From its inception, ‘Agent Carter’ has felt like a major missed opportunity. A fun premise and period setting have been squandered with lackluster execution. I hope this really is the end, because I couldn’t bring myself to watch any more of it. This show is pretty much the worst thing in the entire Marvel Cinematic Universe.

3 comments

  1. CC

    Are you out of your mind?! This is one of the best shows on television. They weren’t burning episodes off, they had a delayed start because of the State of the Union and Agents of SHIELD was returning. DVR views increase the ratings by 67%. The show is brilliant and has a lot of fans. Maybe you should talk to one of them sometime.
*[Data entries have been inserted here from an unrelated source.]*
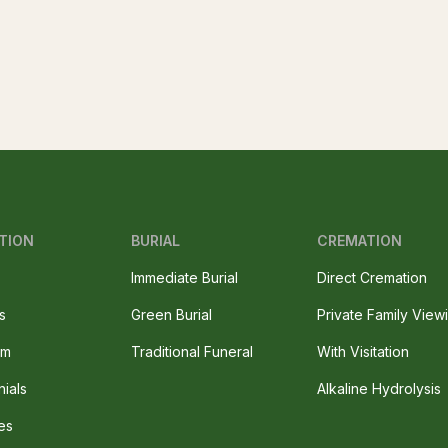
TION
BURIAL
CREMATION
Immediate Burial
Direct Cremation
s
Green Burial
Private Family View
am
Traditional Funeral
With Visitation
nials
Alkaline Hydrolysis
es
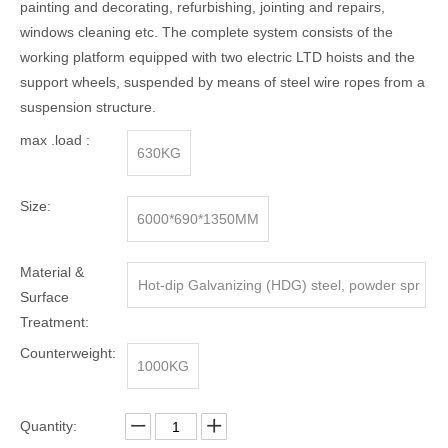
painting and decorating, refurbishing, jointing and repairs,
windows cleaning etc. The complete system consists of the
working platform equipped with two electric LTD hoists and the
support wheels, suspended by means of steel wire ropes from a
suspension structure.
max .load :
630KG
Size:
6000*690*1350MM
Material &
Hot-dip Galvanizing (HDG) steel, powder spr
Surface
aying steel, Aluminum alloy
Treatment:
Counterweight:
1000KG
Quantity:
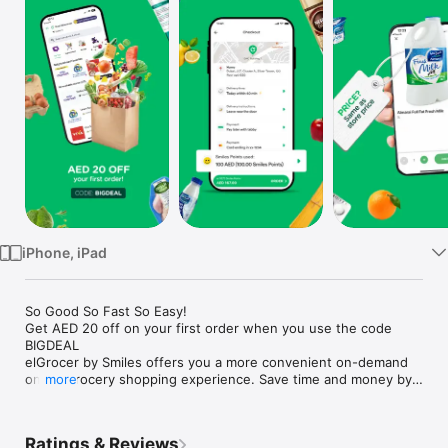
Watch
TV
iPhone, iPad
So Good So Fast So Easy!

Get AED 20 off on your first order when you use the code 
BIGDEAL

elGrocer by Smiles offers you a more convenient on-demand 
online grocery shopping experience. Save time and money by 
more
avoiding long queues and traffic jams and get your weekly 
groceries delivered to your door.

Ratings & Reviews
WE HAVE IT ALL:
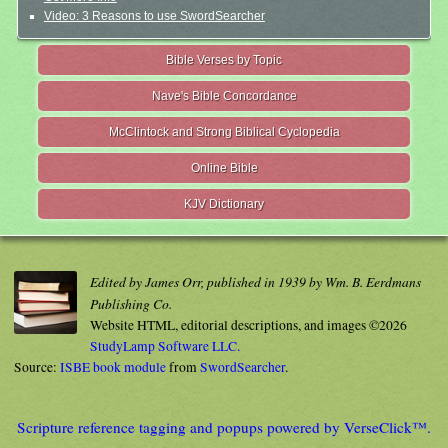
Video: 3 Reasons to use SwordSearcher
Bible Verses by Topic
Nave's Bible Concordance
McClintock and Strong Biblical Cyclopedia
Online Bible
KJV Dictionary
Edited by James Orr, published in 1939 by Wm. B. Eerdmans
Publishing Co.
Website HTML, editorial descriptions, and images ©2026
StudyLamp Software LLC.
Source:
ISBE book module
from
SwordSearcher
.
Scripture reference tagging and popups powered by VerseClick™.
  2. An odd review of the series indeed considering that most critics have praised season 2 of this show. it hasn’t found an audience but there are a lot of reports that it may get a third season. If it does then I’d suggest that this review steer clear of it as it’s obviously not his thing.

    • Josh Zyber
      Author

      It isn’t a matter of the show not finding an audience. When Agent Carter premiered in Season 1, it retained a big chunk of the Agents of SHIELD audience. Those viewers watched it, were bored by it, and tuned out. The Season 2 premiere had half the viewers of the Season 1 premiere, and the show’s ratings only declined from there. The change in setting to Los Angeles did nothing to retain viewers.

      I’m sorry, but I have never felt that this show lived up to its potential. The premise was strong, but the execution was lacking. And it truly jumped its shark when it turned a major character into a ghost. That was just flat-out dumb.